--- Prompt ---
Copy the text of every row below word for word, without the pictures.

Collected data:
--- START ---

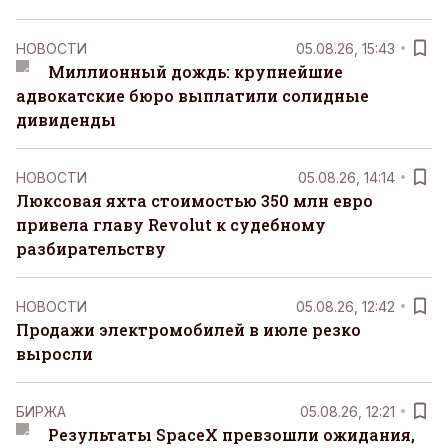
НОВОСТИ
05.08.26, 15:43
Миллионный дождь: крупнейшие
адвокатские бюро выплатили солидные
дивиденды
НОВОСТИ
05.08.26, 14:14
Люксовая яхта стоимостью 350 млн евро
привела главу Revolut к судебному
разбирательству
НОВОСТИ
05.08.26, 12:42
Продажи электромобилей в июле резко
выросли
БИРЖА
05.08.26, 12:21
Результаты SpaceX превзошли ожидания,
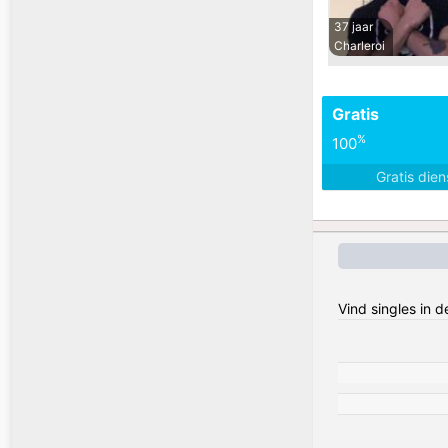
37 jaar
Charleroi
Gratis
%
100
Gratis die
Vind singles in 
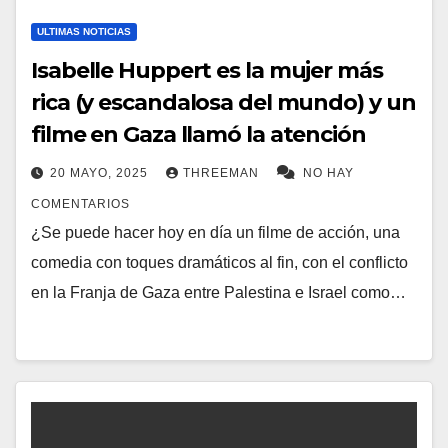
ULTIMAS NOTICIAS
Isabelle Huppert es la mujer más
rica (y escandalosa del mundo) y un
filme en Gaza llamó la atención
20 MAYO, 2025
THREEMAN
NO HAY
COMENTARIOS
¿Se puede hacer hoy en día un filme de acción, una
comedia con toques dramáticos al fin, con el conflicto
en la Franja de Gaza entre Palestina e Israel como…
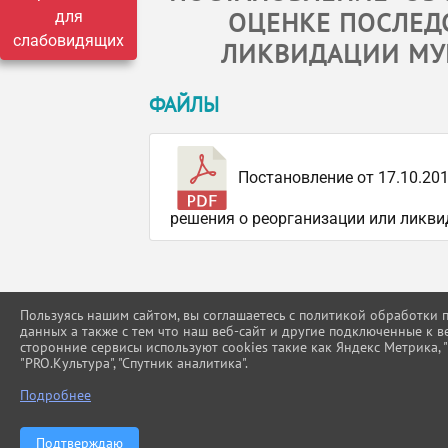
ОЦЕНКЕ ПОСЛЕД
для
слабовидящих
ЛИКВИДАЦИИ МУН
ФАЙЛЫ
Постановление от 17.10.20
решения о реорганизации или ликвид
Пользуясь нашим сайтом, вы соглашаетесь с политикой обработки
данных а также с тем что наш веб-сайт и другие подключенные к в
сторонние сервисы используют cookies такие как Яндекс Метрика, "Г
"PRO.Культура", "Спутник аналитика".
Подробнее
Подтверждаю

--- END ---

--- Problem solution ---
НОВОСТИ
05.08.26, 15:43
Миллионный дождь: крупнейшие
адвокатские бюро выплатили солидные
дивиденды
НОВОСТИ
05.08.26, 14:14
Люксовая яхта стоимостью 350 млн евро
привела главу Revolut к судебному
разбирательству
НОВОСТИ
05.08.26, 12:42
Продажи электромобилей в июле резко
выросли
БИРЖА
05.08.26, 12:21
Результаты SpaceX превзошли ожидания,
37 jaar
Charleroi
Gratis
%
100
Gratis die
Vind singles in 
ULTIMAS NOTICIAS
Isabelle Huppert es la mujer más
rica (y escandalosa del mundo) y un
filme en Gaza llamó la atención
20 MAYO, 2025
THREEMAN
NO HAY
COMENTARIOS
¿Se puede hacer hoy en día un filme de acción, una
comedia con toques dramáticos al fin, con el conflicto
en la Franja de Gaza entre Palestina e Israel como…
ОЦЕНКЕ ПОСЛЕД
для
слабовидящих
ЛИКВИДАЦИИ МУН
ФАЙЛЫ
Постановление от 17.10.20
решения о реорганизации или ликвид
Пользуясь нашим сайтом, вы соглашаетесь с политикой обработки
данных а также с тем что наш веб-сайт и другие подключенные к в
сторонние сервисы используют cookies такие как Яндекс Метрика, "Г
"PRO.Культура", "Спутник аналитика".
Подробнее
Подтверждаю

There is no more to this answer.